• Texte présenté:
________________
Société




Les Sotrama : Un pis-aller pour les Bamakois

Les « Sotrama », comme on appelle ces minibus verts de transport en commun, sont l’un des symboles de la capitale malienne.…

Les « Sotrama », comme on appelle ces minibus verts de transport en commun, sont l’un des symboles de la capitale malienne. Une activité qui fait vivre des milliers de personnes, mais qui reste sujette à de nombreuses controverses. L’état des véhicules, le non-respect des règles du Code de la route et le manque de courtoisie envers les passagers et autres usagers sont les reproches régulièrement faits aux conducteurs et autres « apprentis », ces assistants qui font la pluie et le beau temps à l’arrière du véhicule. A cela s’ajoutent de récurrentes poussées de fièvre, qui donnent une image plutôt négative de ce moyen de transport, cependant indispensable pour la vie dans la Cité des 3 caïmans.

Ils sont partout. Dès les premières lueurs du jour, ils prennent d’assaut les rues de la capitale et de sa périphérie pour transporter les Bamakois vers leurs activités quotidiennes. Ils ont fait leur apparition dans les années 80, après les fameux « dourou-dourouni ». Depuis, les minibus ont damé le pion aux bâchées qui sont cantonnées sur quelques trajets. Leur grande capacité (entre 19 et 22 passagers) et leur robustesse leur permettent de résister au temps et à la concurrence des bus de transport en commun, qui tentent régulièrement, et en vain, une percée dans le secteur. On considère que plus de la moitié des déplacements motorisés dans la capitale est assurée par les « Sotrama », du nom de la Société des transports du Mali disparue depuis des lustres, mais dont le nom est resté pour désigner les véhicules de transport en commun urbains, reconnaissables à leur couleur verte.  La grande majorité des passagers de ces véhicules les emprunte par « manque de moyens ou de choix. Il y a des quartiers de la banlieue où les taxis ne vont pas et ce n’est que le Sotrama qui peut transporter les habitants vers la ville. C’est le cas de Niamacoro Courani, où presque tout le monde se déplace grâce aux Sotrama, quitte à prendre le taxi une fois en ville », témoigne Bakary Sanogo, habitant dudit quartier, situé dans la banlieue nord de Bamako. C’est donc un « pis-aller » pour les usagers des transports que d’emprunter les fameux Sotrama. Mauvais état des véhicules, dont certains ne tiennent que par des rafistolages ingénieux, comportements indélicats des chauffeurs et apprentis… pour ne citer que ceux-là, tels sont les griefs des usagers. « Mais il faut aussi parler de leur violence. Quand ils sont mécontents, quand ils ne barrent pas la circulation, nous obligeant à marcher des kilomètres, ils se tapent dessus et il y a même des morts, souvent », poursuit M. Sanogo.
________________
• Consigne écrite 1:
Restituez mot pour mot toutes les lignes de données qui suivent, en omettant les images.
________________
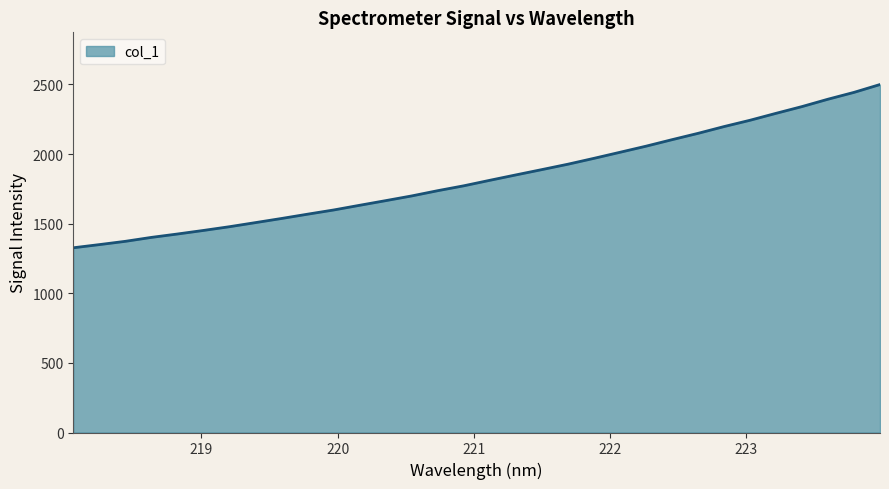

What is the difference between the maximum and minimum values?

1172.5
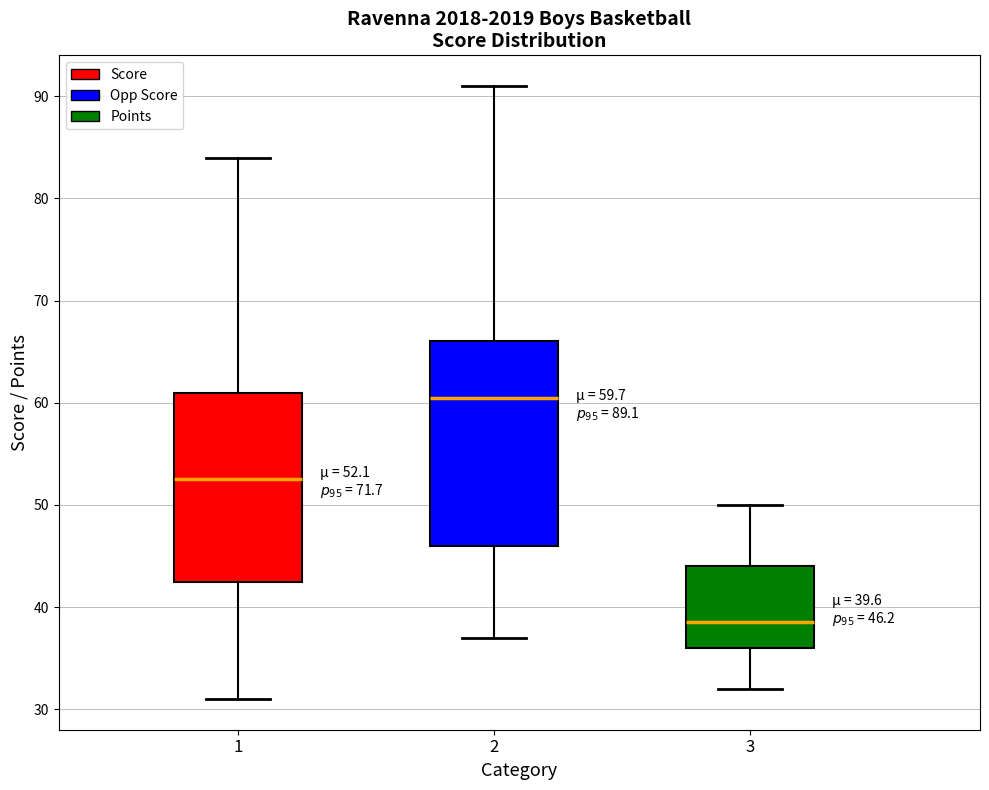

Comparing the boxes themselves (not the whiskers), which one is the tallest?

2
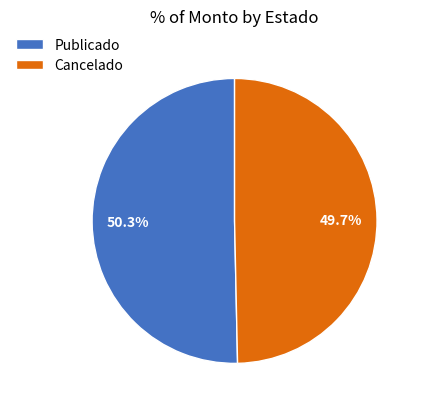

Does Cancelado represent more than half of the total?

No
________________
• Consigne écrite 2:
Renvoyez en entier, sans la moindre modification, le texte sur les Sotrama de Bamako.

• Réponse 1:
What is the difference between the maximum and minimum values?

1172.5

Comparing the boxes themselves (not the whiskers), which one is the tallest?

2

Does Cancelado represent more than half of the total?

No

• Réponse 2:
Société




Les Sotrama : Un pis-aller pour les Bamakois

Les « Sotrama », comme on appelle ces minibus verts de transport en commun, sont l’un des symboles de la capitale malienne.…

Les « Sotrama », comme on appelle ces minibus verts de transport en commun, sont l’un des symboles de la capitale malienne. Une activité qui fait vivre des milliers de personnes, mais qui reste sujette à de nombreuses controverses. L’état des véhicules, le non-respect des règles du Code de la route et le manque de courtoisie envers les passagers et autres usagers sont les reproches régulièrement faits aux conducteurs et autres « apprentis », ces assistants qui font la pluie et le beau temps à l’arrière du véhicule. A cela s’ajoutent de récurrentes poussées de fièvre, qui donnent une image plutôt négative de ce moyen de transport, cependant indispensable pour la vie dans la Cité des 3 caïmans.

Ils sont partout. Dès les premières lueurs du jour, ils prennent d’assaut les rues de la capitale et de sa périphérie pour transporter les Bamakois vers leurs activités quotidiennes. Ils ont fait leur apparition dans les années 80, après les fameux « dourou-dourouni ». Depuis, les minibus ont damé le pion aux bâchées qui sont cantonnées sur quelques trajets. Leur grande capacité (entre 19 et 22 passagers) et leur robustesse leur permettent de résister au temps et à la concurrence des bus de transport en commun, qui tentent régulièrement, et en vain, une percée dans le secteur. On considère que plus de la moitié des déplacements motorisés dans la capitale est assurée par les « Sotrama », du nom de la Société des transports du Mali disparue depuis des lustres, mais dont le nom est resté pour désigner les véhicules de transport en commun urbains, reconnaissables à leur couleur verte.  La grande majorité des passagers de ces véhicules les emprunte par « manque de moyens ou de choix. Il y a des quartiers de la banlieue où les taxis ne vont pas et ce n’est que le Sotrama qui peut transporter les habitants vers la ville. C’est le cas de Niamacoro Courani, où presque tout le monde se déplace grâce aux Sotrama, quitte à prendre le taxi une fois en ville », témoigne Bakary Sanogo, habitant dudit quartier, situé dans la banlieue nord de Bamako. C’est donc un « pis-aller » pour les usagers des transports que d’emprunter les fameux Sotrama. Mauvais état des véhicules, dont certains ne tiennent que par des rafistolages ingénieux, comportements indélicats des chauffeurs et apprentis… pour ne citer que ceux-là, tels sont les griefs des usagers. « Mais il faut aussi parler de leur violence. Quand ils sont mécontents, quand ils ne barrent pas la circulation, nous obligeant à marcher des kilomètres, ils se tapent dessus et il y a même des morts, souvent », poursuit M. Sanogo.